Part of Advances in Neural Information Processing Systems 33 (NeurIPS 2020)

AuthorFeedback Bibtex MetaReview Paper Review


Sanghack Lee, Elias Bareinboim


Intelligent agents are continuously faced with the challenge of optimizing a policy based on what they can observe (see) and which actions they can take (do) in the environment where they are deployed. Most policy can be parametrized in terms of these two dimensions, i.e., as a function of what can be seen and done given a certain situation, which we call a \textit{mixed policy}. In this paper, we investigate several properties of the class of mixed policies and provide an efficient and effective characterization, including optimality and non-redundancy.
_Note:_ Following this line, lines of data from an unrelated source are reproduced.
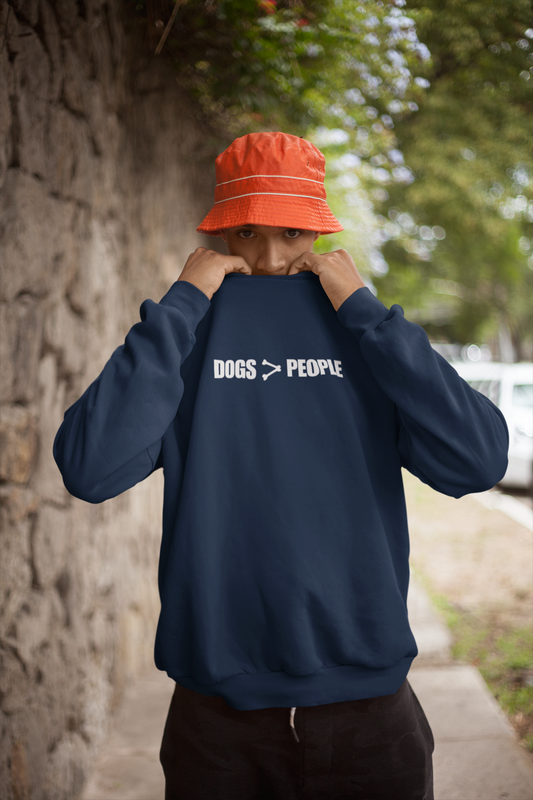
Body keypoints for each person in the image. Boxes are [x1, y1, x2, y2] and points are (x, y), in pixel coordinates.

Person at [53, 131, 509, 800]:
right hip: (218, 723)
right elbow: (90, 468)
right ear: (219, 233)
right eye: (247, 232)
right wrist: (181, 304)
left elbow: (477, 459)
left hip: (368, 714)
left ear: (320, 230)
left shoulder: (369, 337)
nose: (269, 258)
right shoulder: (186, 336)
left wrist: (368, 314)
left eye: (292, 232)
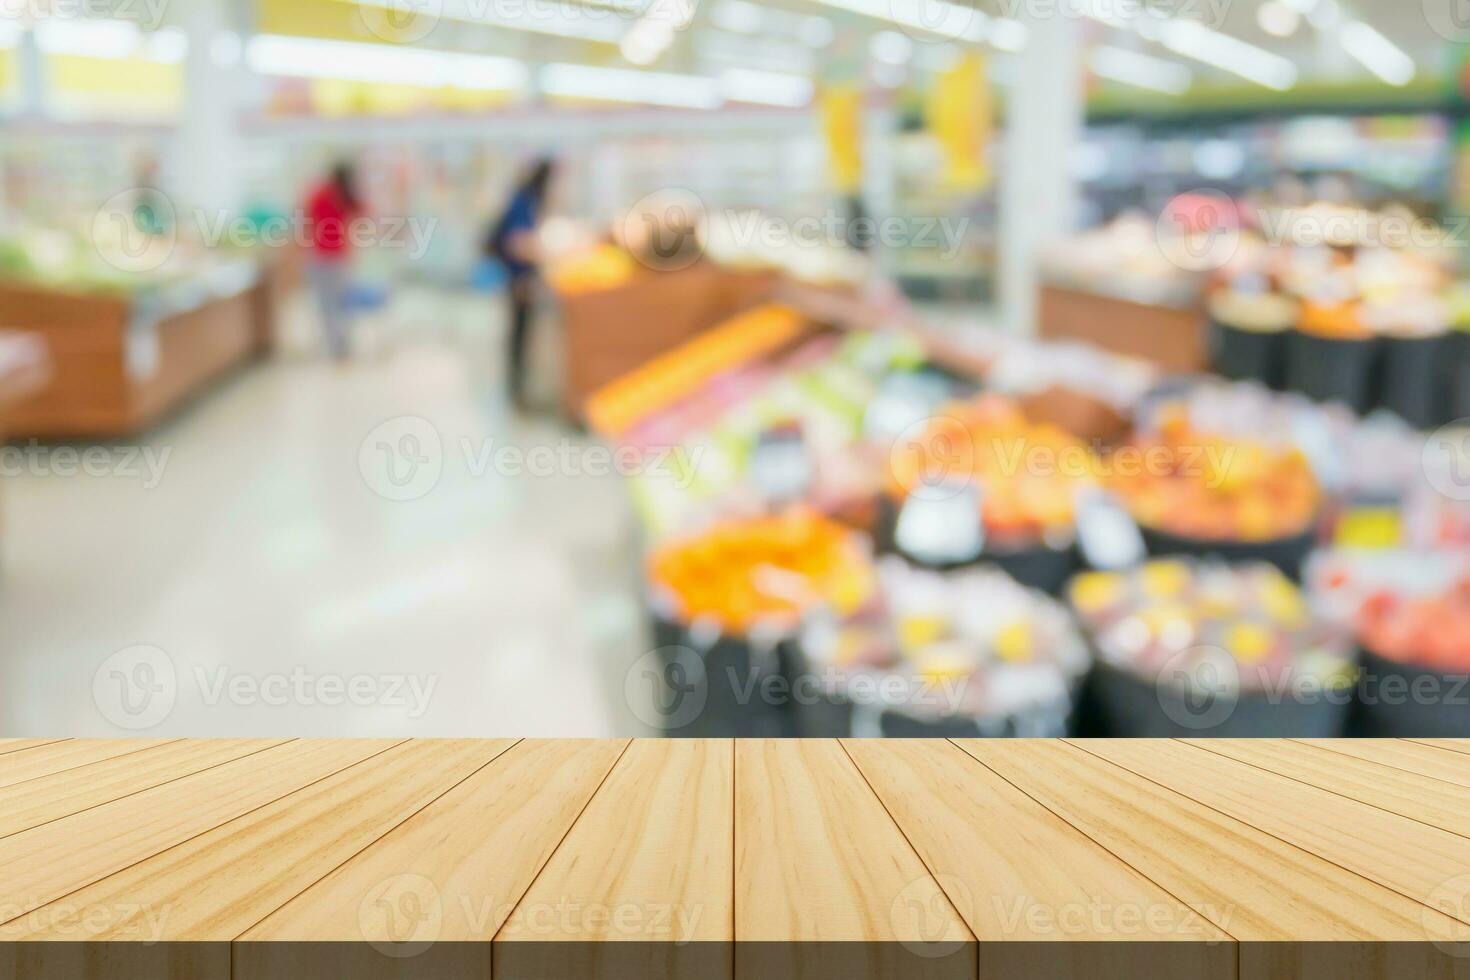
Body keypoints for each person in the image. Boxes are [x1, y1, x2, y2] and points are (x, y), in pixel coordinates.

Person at [486, 158, 555, 409]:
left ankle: (517, 391)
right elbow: (518, 243)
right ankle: (517, 393)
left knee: (519, 336)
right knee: (519, 336)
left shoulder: (522, 199)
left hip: (518, 278)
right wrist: (547, 252)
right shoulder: (524, 203)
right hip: (519, 279)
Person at [304, 163, 361, 361]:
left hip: (321, 257)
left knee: (326, 305)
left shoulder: (321, 194)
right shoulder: (346, 196)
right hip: (341, 258)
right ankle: (342, 344)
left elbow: (306, 219)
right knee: (341, 303)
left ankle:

Specifically, we introduce a graphical criterion to identify unnecessary contexts for a set of actions, leading to a natural characterization of non-redundancy of mixed policies. We then derive sufficient conditions under which one strategy can dominate the other with respect to their maximum achievable expected rewards (optimality). This characterization leads to a fundamental understanding of the space of mixed policies and a possible refinement of the agent's strategy so that it converges to the optimum faster and more robustly. One surprising result of the causal characterization is that the agent following a more standard approach --- intervening on all intervenable variables and observing all available contexts --- may be hurting itself, and will never achieve an optimal performance.